11. Ибо много есть слов, что множат тщету –

Что пользы человеку?

12. Ибо кто знает, что есть благо человеку в жизни,

В считанные дни его тщетной жизни,

Которые проходят, как тень?

Потому что кто же объявит человеку,

Что будет после него под солнцем?

(Еккл 6:11 –12) [53]


И все же так устроен человек, что бесконечно стремится к счастью, пытается постичь смысл своей бренной жизни. Это делает на наших глазах и сам Экклесиаст. В этом бренном и непостижимом мире, где все принадлежит мигу и где одновременно нет ничего нового, где повторяются все человеческие благоглупости, где, кажется, ничему не учится человек, где невозможны или случайны справедливость и счастье, где «поставлена глупость на высокие посты, // А достойные внизу пребывают» (Еккл 10:6) [62]), Коѓэлет ищет смысл, ищет опору духу человеческому. При этом он провозглашает простые и незыблемые истины, несомненные ценности, на которых держится человеческий мир, – милосердие, любовь, сострадание, взаимопомощь:


  1. Вдвоем быть лучше, чем одному,

Ведь двоим есть им плата добрая за труды их.

  1. Ибо, если упадут – друг друга поднимут;

Но горе, если один упадет, и, чтоб поднять его, нет другого!

  1. Да и если двое лежат – тепло им; одному же как согреться?

  2. И если кто одного одолеет,

То двое вместе против него устоят;

И втрое скрученная нить не скоро порвется.

(Еккл 4:9–12) [49]
Удивительно: древняя метафора, символизирующая дружбу и любовь, теснейшую духовную связь между людьми, которую невозможно разорвать, – «втрое скрученная нить», ибо обычно нить для прочности скручивалась из двух, – пространствовала несколько тысячелетий, прежде чем попасть к Экклесиасту, ведь она упоминается еще в шумерских сказаниях о Гильгамеше и Энкиду, а затем в вавилонской поэме «О все видавшем...» Именно дружба и любовь, человеческое тепло и участие, взаимопонимание и сострадание позволят человеку выстоять в бренном и непостижимом мире.

Нимало не забывая о тщете человеческой, периодически напоминая о том, что «все – тщета и ловля ветра», Экклесиаст словно бы рисует портрет человека, достойного звания «человек». Это человек немногословный, не бросающий пустых слов на ветер, ибо «речь глупца – из множества слов» (Еккл 5:2) [50]. Это человек, боящийся Бога и не нарушающий обетов перед Ним и перед людьми:


3. Что ты Богу обещал по обету – то исполни неотложно,

Ибо не жалуют глупцов: обещал – исполни!
**********
### ОБ УПРАЖНЕНИИ
Перепечатайте из фрагмента об Экклесиасте часть от слов «Ведь двоим есть» до слов «не скоро порвется.» включительно. Записи здесь не понадобятся.

### ЗАПИСИ ДАННЫХ
**********
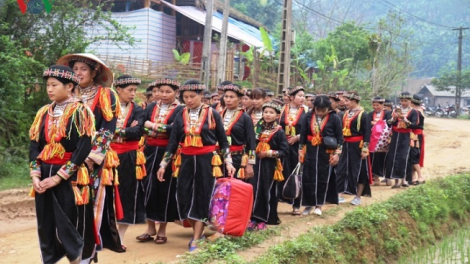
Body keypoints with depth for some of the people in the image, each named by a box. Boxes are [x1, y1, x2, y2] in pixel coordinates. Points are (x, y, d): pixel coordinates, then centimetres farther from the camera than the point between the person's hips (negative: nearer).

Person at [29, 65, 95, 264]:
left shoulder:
**********
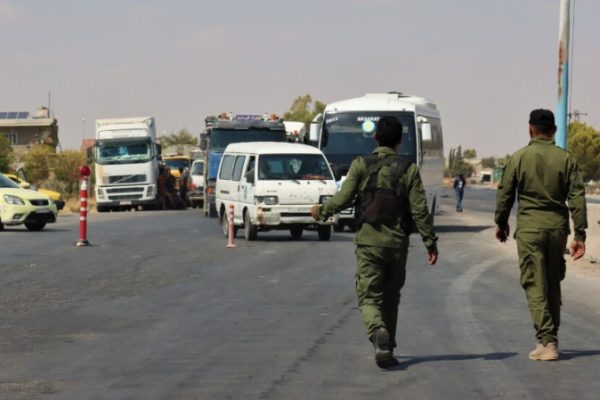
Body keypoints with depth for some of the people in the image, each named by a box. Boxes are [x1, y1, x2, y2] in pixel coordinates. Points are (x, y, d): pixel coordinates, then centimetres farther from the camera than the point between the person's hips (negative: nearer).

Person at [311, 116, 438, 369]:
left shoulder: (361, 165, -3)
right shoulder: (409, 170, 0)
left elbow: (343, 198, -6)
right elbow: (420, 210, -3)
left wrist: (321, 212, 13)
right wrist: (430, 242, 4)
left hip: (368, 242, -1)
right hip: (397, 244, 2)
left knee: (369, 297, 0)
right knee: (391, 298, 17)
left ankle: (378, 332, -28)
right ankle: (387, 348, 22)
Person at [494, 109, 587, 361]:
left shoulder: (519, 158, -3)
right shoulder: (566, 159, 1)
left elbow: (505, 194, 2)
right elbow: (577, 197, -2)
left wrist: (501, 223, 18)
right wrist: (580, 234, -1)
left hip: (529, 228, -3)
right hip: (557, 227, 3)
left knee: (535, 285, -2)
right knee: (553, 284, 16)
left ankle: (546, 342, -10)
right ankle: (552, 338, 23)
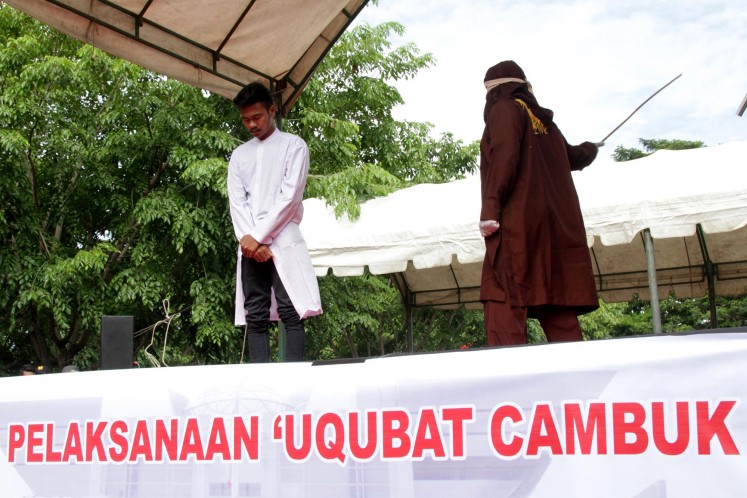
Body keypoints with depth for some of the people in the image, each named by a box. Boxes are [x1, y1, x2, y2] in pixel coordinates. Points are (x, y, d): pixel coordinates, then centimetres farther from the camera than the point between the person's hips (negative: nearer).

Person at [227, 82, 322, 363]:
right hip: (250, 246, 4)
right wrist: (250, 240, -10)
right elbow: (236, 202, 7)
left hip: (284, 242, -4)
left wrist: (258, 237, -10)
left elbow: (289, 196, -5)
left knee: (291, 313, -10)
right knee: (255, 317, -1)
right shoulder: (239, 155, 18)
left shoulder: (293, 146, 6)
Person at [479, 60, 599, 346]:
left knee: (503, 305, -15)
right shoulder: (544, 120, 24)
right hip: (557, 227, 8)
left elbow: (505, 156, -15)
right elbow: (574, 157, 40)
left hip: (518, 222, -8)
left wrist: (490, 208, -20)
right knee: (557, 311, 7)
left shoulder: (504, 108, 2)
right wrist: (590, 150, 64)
**********
### ПОЛЕ ОТВЕТА
Ведь двоим есть им плата добрая за труды их.

  1. Ибо, если упадут – друг друга поднимут;

Но горе, если один упадет, и, чтоб поднять его, нет другого!

  1. Да и если двое лежат – тепло им; одному же как согреться?

  2. И если кто одного одолеет,

То двое вместе против него устоят;

И втрое скрученная нить не скоро порвется.